Dane turned on his back, finding her hand and holding it under the covers. “I can’t tell, Ava. Sebastian is very optimistic. The MRI looks good, and he thinks tomorrow’s surgery has a very good chance for success. Young’s done this burr hole operation a thousand times, but there’s no guarantee. You’re right, though, he’s a good surgeon. That’s what we need.” He turned back on his side and slid his leg over her hips. “And this. We need this.”
He found her mouth and kissed her hungrily, parting her lips with his tongue, anxious to start his journey south. But something was wrong. She wasn’t kissing back.
He opened his eyes and saw her troubled look. “What’s the matter?”
She bit the lower corner of her mouth, her first sign of nervousness.
“What is it, Ava?” he urged softly.
Then he understood. “Oh, honey, I won’t do anything you’re not comfortable with.”
“That’s not it,” she said softly.
“Then what’s wrong?”
She stared into his eyes, her lips pursed and a frown deepening a tiny crease between her eyebrows. She attempted a smile. “Just thanks for shaving.”
She was holding back, and he refused to let her. If he had to hang on, out of balance and close to the edge, then she was coming right there with him. “Nope. I want the truth.”
“Really.” She tried to kiss him. “Please.”
He took her face in both of his hands. “I’m willing to bet that in your whole life, you’ve never stopped yourself from saying what you’re thinking. Don’t start now.”
She took a deep breath and fell back on her pillow. His heart started to beat faster, instinct telling him he might not like what was coming. “Come on. What’s on your mind, princess?”
“The statute of limitations.”
“What?” His gut twisted. “On that lawsuit?”
“On your attention. When does it end? When do I…become a statistic?”
Now it was his turn to feel a little terror. “Oh.”
She turned on the pillow to face him. “I’m only wondering, Dane. I want to be prepared.”
A tiny vein pounded at the base of her neck. Not with desire, like he’d made it do the other night. Not with joy, like when she saw Marco. But with fear and trepidation.
He stayed propped on his elbow, considering what to say. How to be honest but not paint some romantic forever picture for her, only to have it thrown back in his face someday.

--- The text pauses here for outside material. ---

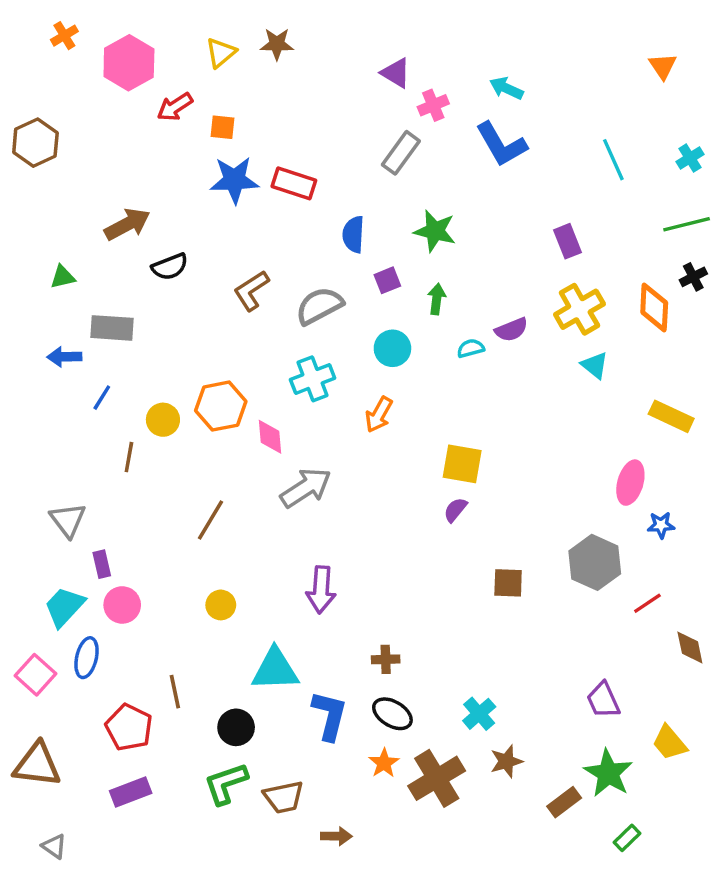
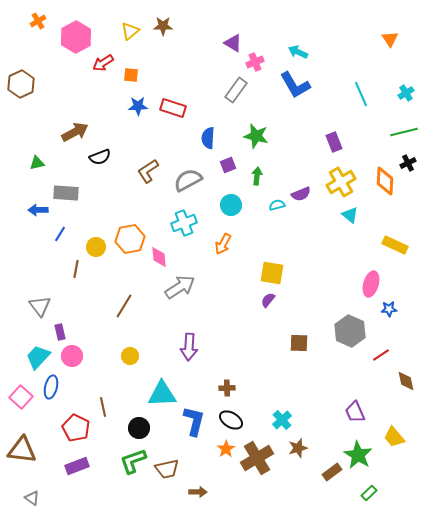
blue star: (234, 180) -> (138, 106), size x0.7

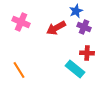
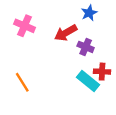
purple cross: (84, 27) -> (86, 47), moved
red cross: (87, 53) -> (102, 72), moved

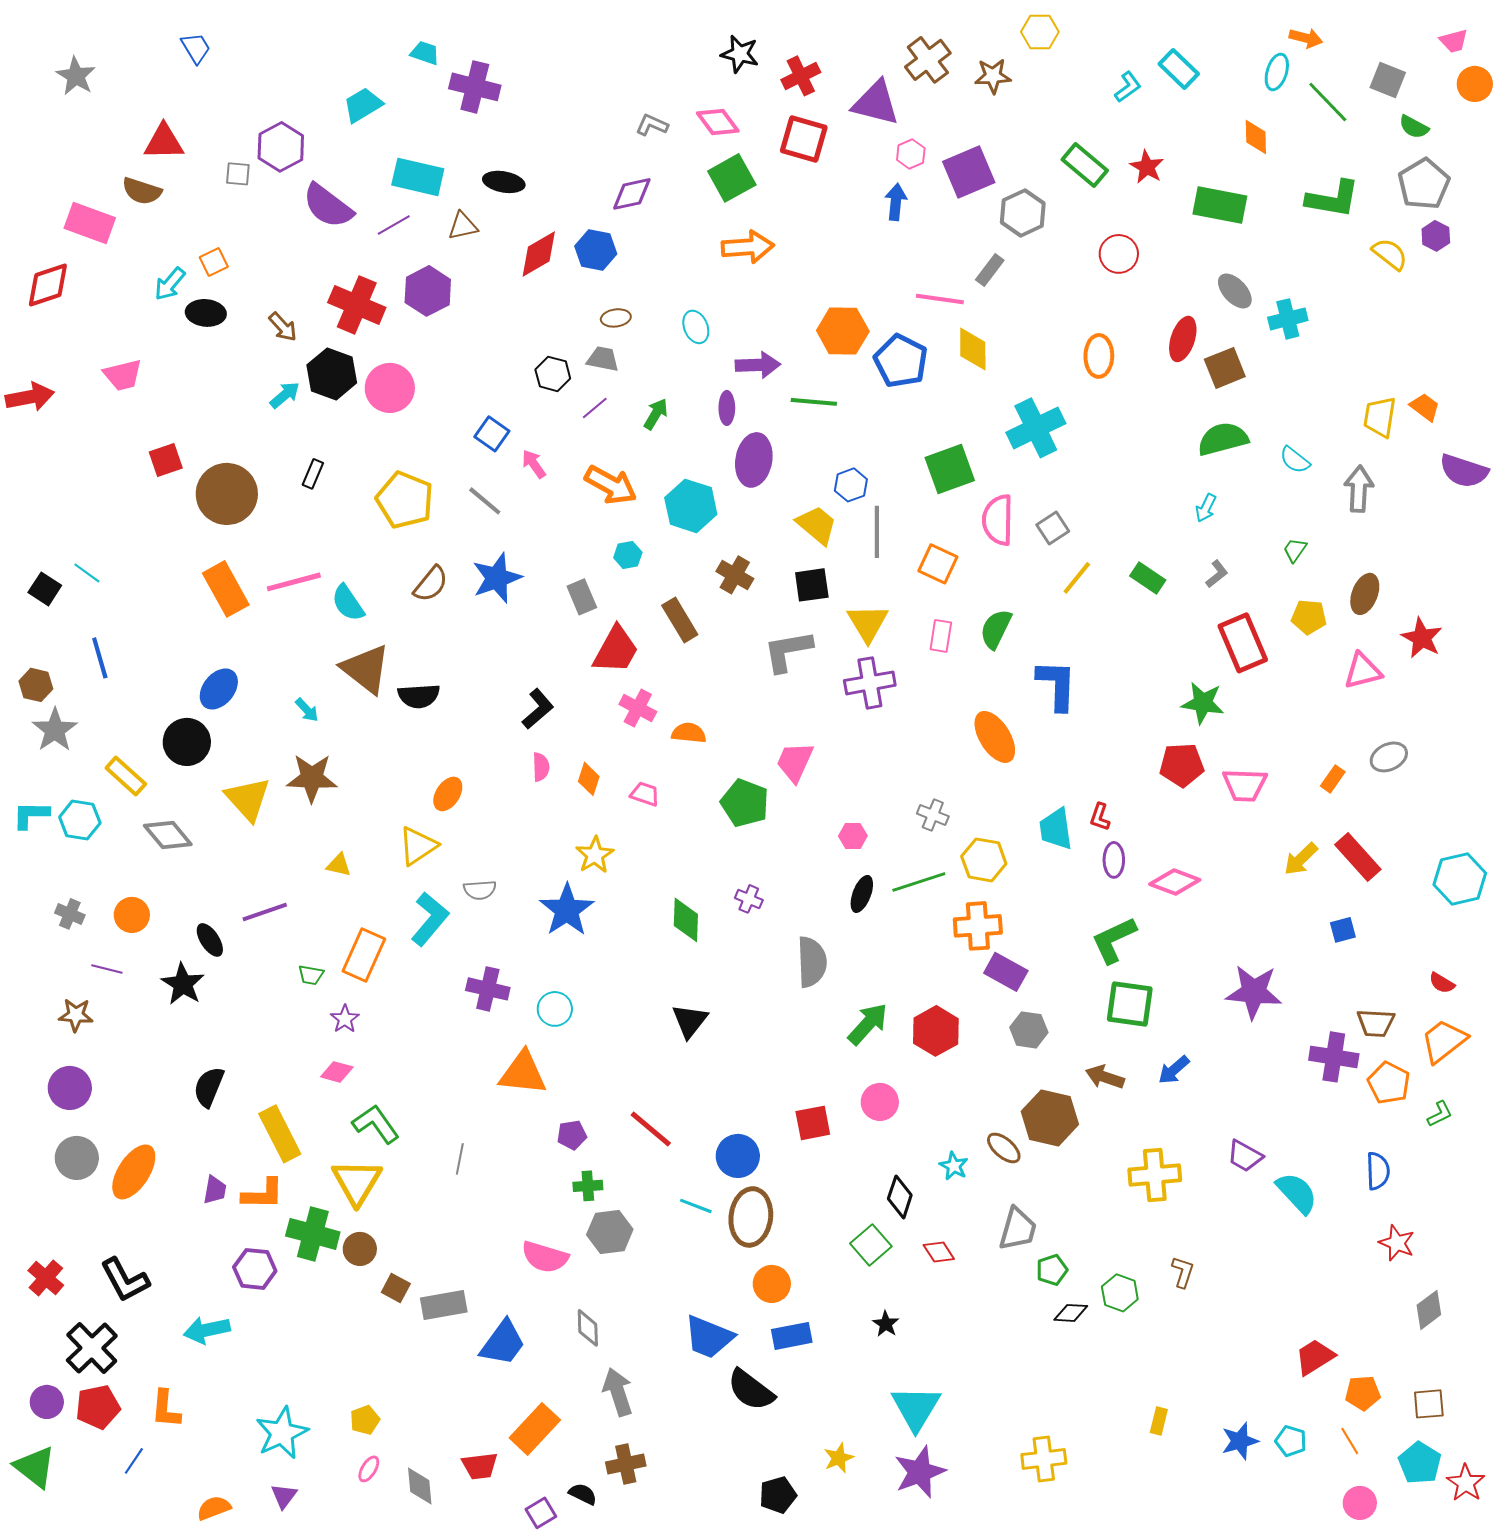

“I can tell you this. I’m crazy about you. I am hanging by a thread of sanity for how badly I want you.” He traced her mouth with his finger, dallying in the bow that dipped her upper lip. “I have no idea how long something like this lasts, because I’ve never felt like this before.”
He felt her lips curl under the pressure of his fingers. “Neither have I.”
“Good.” He inched lower in the bed. “And you never felt anything like this before either.” With a sudden whoosh, he threw the sheet over her head and heard her gasp as his mouth made contact with her stomach. Then she moaned as he began to kiss down her body, moving toward his destination with hot, driving licks that promised to thrill her and satisfy her and hang her out on the same precipice that he clung to.